The start of Phase Three will also immediately end the taking of commissions by banks on currency transactions within the euro-area. That is certain to please the frequent intra-euro traveler and, just as surely, cost banks in the 11 nations $3 billion a year in foreign-exchange revenues. Banks are expected to lose additional money preparing themselves, and their clients, for the euro's arrival. Germany's giant Deutsche Bank, for example, has budgeted $300 million for its preparation work.

For the next three years, national currencies will remain legal tender, with the use of the euro optional, not obligatory, in banking transactions. Supermarkets, department stores and other large retail shops have been asked to display prices both in euros and national currencies, and in some countries this year many retailers began to do so. Similarly, many cash registers are now adjusted to compute in euros, as are computers in many large businesses. Checks in the new currency have also started to appear and, as of January 1, they and euro credit-card payments will be accepted. But the new money's full impact will not come until the first day of 2002, when 13,000-million euro notes and even more coins are introduced in the 11 countries. They will be allowed to circulate along with the local currencies for six months, during which time the entire note and coin issues of the participating nations will be permanently retired.
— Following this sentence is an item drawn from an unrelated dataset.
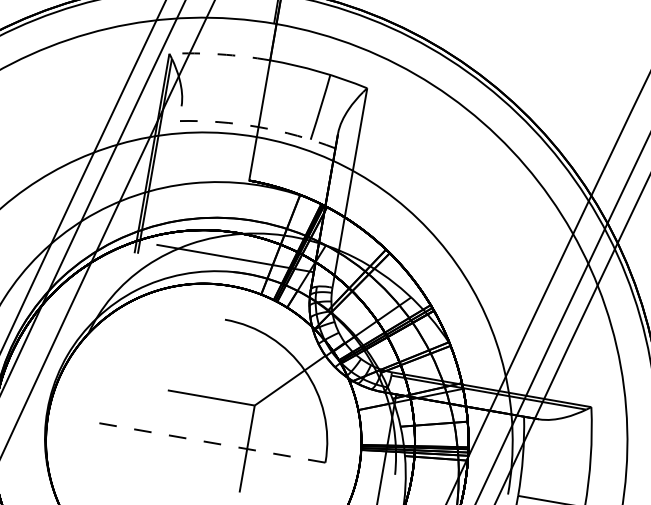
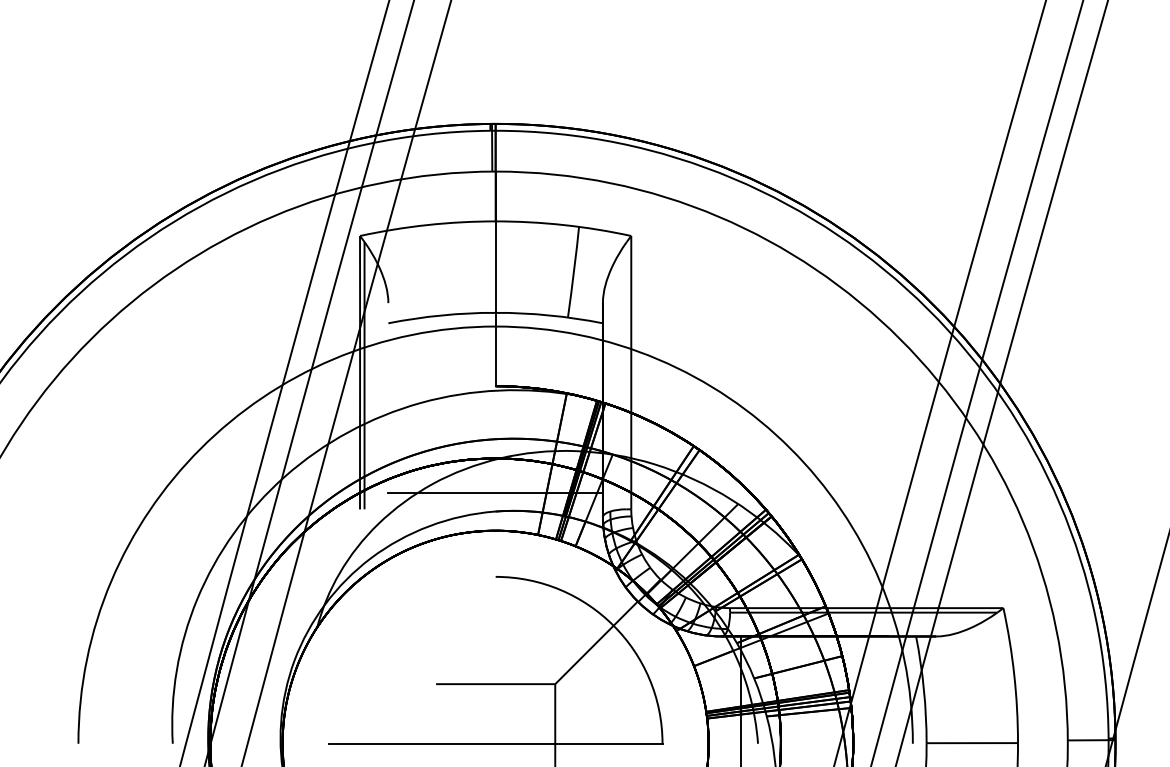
arc: (219, 54) -> (427, 225), dashed -> solid
arc: (258, 126) -> (495, 312), dashed -> solid
line: (203, 441) -> (495, 743), dashed -> solid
Banks and shops will distribute the new money, which could create a logistical nightmare, especially for retailers. They will be in the midst of January sales, when shops are busiest, during the first days of the euro crunch. Preparing for their role in distributing the euro will also be costly for shopkeepers. Eurocommerce, a lobby group for EU retailers, estimates that preparations will cost retailers close to two percent of their gross annual intake --or, some $24 billion across the EU.

There will be seven euro notes, in different colors and sizes. They will be are denominated in 500, 200, 100, 50, 20, 10 and five euros. The EU says their designs do n-o-t represent any existing monuments, but rather symbolize participating countries' various architectural heritages.

The EU has devised a graphic symbol for the single currency, one to which euro-area computers as well as banks and check-writers will have to convert. It looks like the Latin "E" but is more curved (or C-like), and is marked clearly with two parallel horizontal lines.

Few businesses in Central and East Europe, where 10 nations are candidates for EU membership, have made any preparations for the birth of the euro. That could turn out to be a big mistake because, in transactions with the euro-area, Eastern businessmen, like their Western counterparts, will have to stop computing in marks, francs and lira and switch to the single currency.

But Central and East European central banks and big commercial banks boast they are ready for the euro. And governments in the area have already taken steps to adjust their exchange policies once the euro appears. In most cases, this is easy: The role played today by the German mark as a "peg" --that is, reference point-- in currency dealings will simply be taken over by the euro.